Обескураженный быстрым разоблачением немецкий разведчик много чего интересного рассказал чекистам. Он поведал о структуре своего отдела, имеющейся на личной связи агентуре и дал установочные данные на ряд своих сослуживцев.

А что касается Астафьевой, то она легко попалась в расставленную Биттигом и его коллегами ловушку. Спектакль с закономерно трагическим концом для фашиста, игравшего «рыцарскую» роль, закончился судом. И все равно Штабист даже в таком виде – неудачника по-настоящему поработал на военную контрразведку.

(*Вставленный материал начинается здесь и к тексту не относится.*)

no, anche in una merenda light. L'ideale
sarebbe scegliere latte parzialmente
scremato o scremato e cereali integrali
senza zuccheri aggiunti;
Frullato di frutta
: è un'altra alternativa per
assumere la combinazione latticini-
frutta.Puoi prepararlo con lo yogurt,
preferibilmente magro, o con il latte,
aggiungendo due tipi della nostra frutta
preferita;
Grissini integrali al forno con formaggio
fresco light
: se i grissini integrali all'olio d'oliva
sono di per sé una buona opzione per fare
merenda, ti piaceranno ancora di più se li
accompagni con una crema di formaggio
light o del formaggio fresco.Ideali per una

По следам голубоглазого зверя

Это случилось коротким зимним днем 29 января 1943 года в Сталинграде. Во время «прочесывания» освобожденной территории города разведывательно-поисковая группа одного из полков Южного фронта в кирпичных развалинах школы обнаружила человекоподобное существо, одетое в грязные лохмотья. Вместо обуви ступни ног были замотаны в обрывки детского одеяла. На плечах болтался порванный и прожженный в нескольких местах, припорошенный известкой и бетонными мелкими осколками тулуп. Голова его была замотана в грязный женский платок, покрытый терракотовой пылью – следами кирпичного крошева. На наших солдат испуганно смотрели поблекшие серые водянистые глаза, когда-то имевшие, по всей видимости, голубой цвет. Только по замусоленным погонам и нашивкам на порванном мундире они догадались, что перед нашими воинами стоит немецкий полковник. С ним был небольшой потрепанный кожаный чемоданчик, в котором лежали карта и исписанные мелким, убористым почерком общие тетради. Пока окоченевшего пленного вели в штаб к военным контрразведчикам, полковник сразу же прибодрился – как-никак его вытащили из могилы, где он должен был бы замерзнуть.

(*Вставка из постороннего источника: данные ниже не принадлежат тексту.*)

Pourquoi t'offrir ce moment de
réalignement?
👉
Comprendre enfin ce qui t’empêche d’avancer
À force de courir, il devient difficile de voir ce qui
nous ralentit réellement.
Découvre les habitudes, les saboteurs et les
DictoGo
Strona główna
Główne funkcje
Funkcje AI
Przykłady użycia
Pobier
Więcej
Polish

– Этот тип, товарищ капитан, мне кажется, по вашей линии. При нем вот и чемоданчик, который может заинтересовать вашу службу, – пояснил один из разведывательно-поисковой группы.

– Ну что ж, молодцы! И его проверим, и с документами разберемся, – ответил старший оперуполномоченный капитан Федоров.

Перед ним стоя поникший, как сморщенный гриб, немецкий вояка в большом военном звании.

Скоро Федоров установил, что военнопленный – это командир 134-го пехотного полка вермахта полковник Бойе.

«Здесь, на Сталинградской земле, – подумал военный контрразведчик, – все они, некогда лощенные, высокомерные и наглые, полковники и генералы, я уж не говорю о солдатах, становились смирными, суетливыми и угодливыми».

На карте, изъятой из чемодана, немец расторопно и охотно стал указывать места расположения огневых позиций его части, оборонительных рубежей батальонов и их штабов, которые перестали уже существовать. Полковнику теперь нечего было скрывать – 300-тысячная сталинградская группировка немцев перестала существовать. В ходе проведения наступательной операции наших войск «Уран» и операции «Кольцо» целью являлась ликвидация окруженных гитлеровских войск во главе с командующим 6-й полевой армией фельдмаршалом Паулюсом.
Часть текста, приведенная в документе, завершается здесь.